A campaign group has demanded that the government closes a loophole that allows “unscrupulous landlords to run off” with their tenants’ security deposits.
The call from Generation Rent follows the case of Daniel Burton, a rent-to-rent landlord who was expelled from a tenancy deposit protection scheme.
The scheme allowed the landlord to keep his tenants’ deposits, which meant that they were not protected when he was expelled from the scheme and subsequently went bust, owing 160 tenants around £140,000.
A Channel 4 News investigation revealed that Burton’s business, Unida Place, sub-let rooms to renters and went into liquidation in August 2013, leaving many of its tenants out of pocket.
Burton promised to pay the money back in November, but some tenants are still waiting to be reimbursed, according to the report.
Generation Rent says that the case raises serious doubts about the effectiveness of government-backed tenancy deposit schemes.
While one of the three different schemes provides the option to hold the tenant’s money in a neutral account, the two other schemes, including MyDeposits, run by the National Landlords Association (NLA), allows landlords to keep the money, in return for insurance payments.
If the landlord fails to comply with the scheme, such as in Burton’s case, the insurance becomes void and the deposit is not protected.
Generation Rent wants the government to review the deposit protection system to ensure that tenants’ money is not put at risk should their landlord fail to comply with the rules.
And it is also calling on the NLA to pay back any money that has not been adequately protected.
Generation Rent additionally wants a national register of landlords to ensure that all tenants can check if their landlord is bona fide and legitimately letting the property.

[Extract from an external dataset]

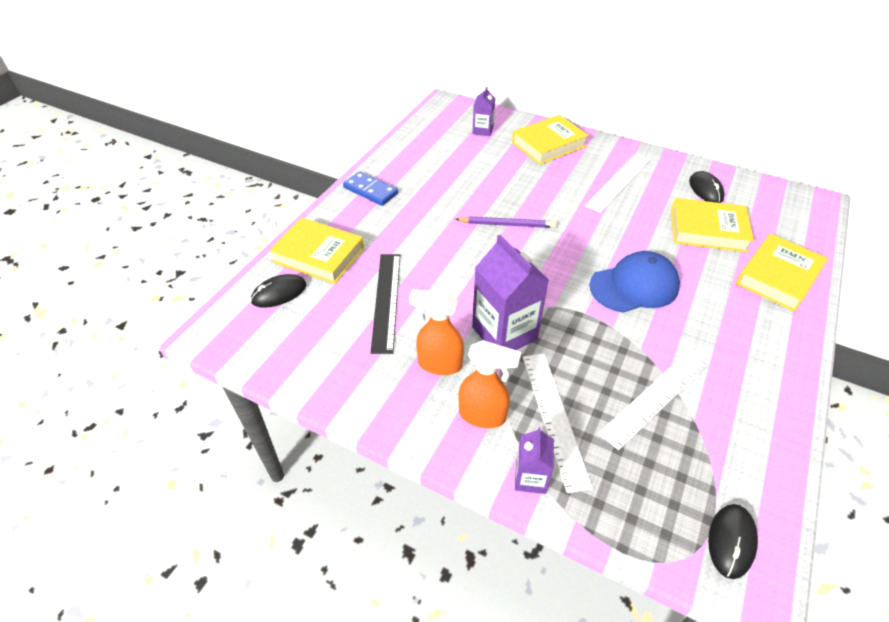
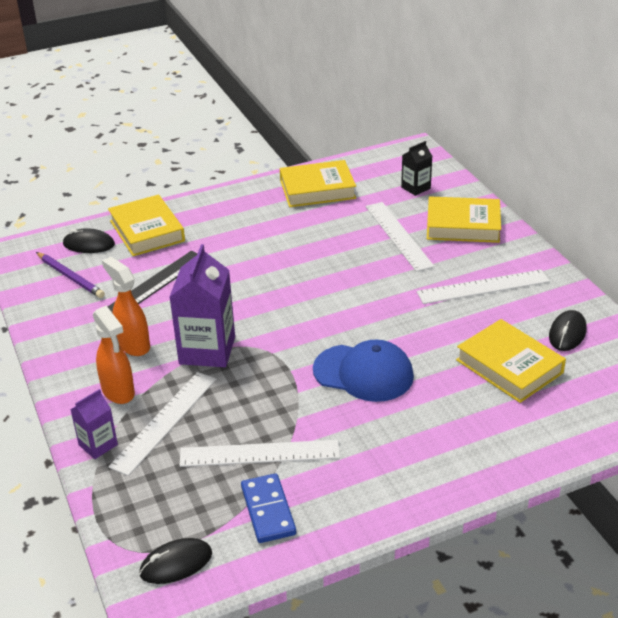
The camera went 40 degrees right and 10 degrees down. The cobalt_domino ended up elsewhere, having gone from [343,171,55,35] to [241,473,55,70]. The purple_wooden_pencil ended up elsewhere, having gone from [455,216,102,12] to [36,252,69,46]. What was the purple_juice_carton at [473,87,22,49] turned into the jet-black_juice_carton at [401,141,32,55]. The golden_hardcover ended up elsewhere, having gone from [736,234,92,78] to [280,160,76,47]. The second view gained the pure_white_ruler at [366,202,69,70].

Alex Hilton, director of Generation Rent, said: “More than two thirds of renters have no choice but to rent privately, which means they are easy prey for unscrupulous landlords and letting agents who enjoy Wild West levels of regulation. What regulation there is – to protect tenants’ deposits – now appears to be flawed. The nine million people living in the private rented sector deserve a market that works for them, instead of exploiting them.”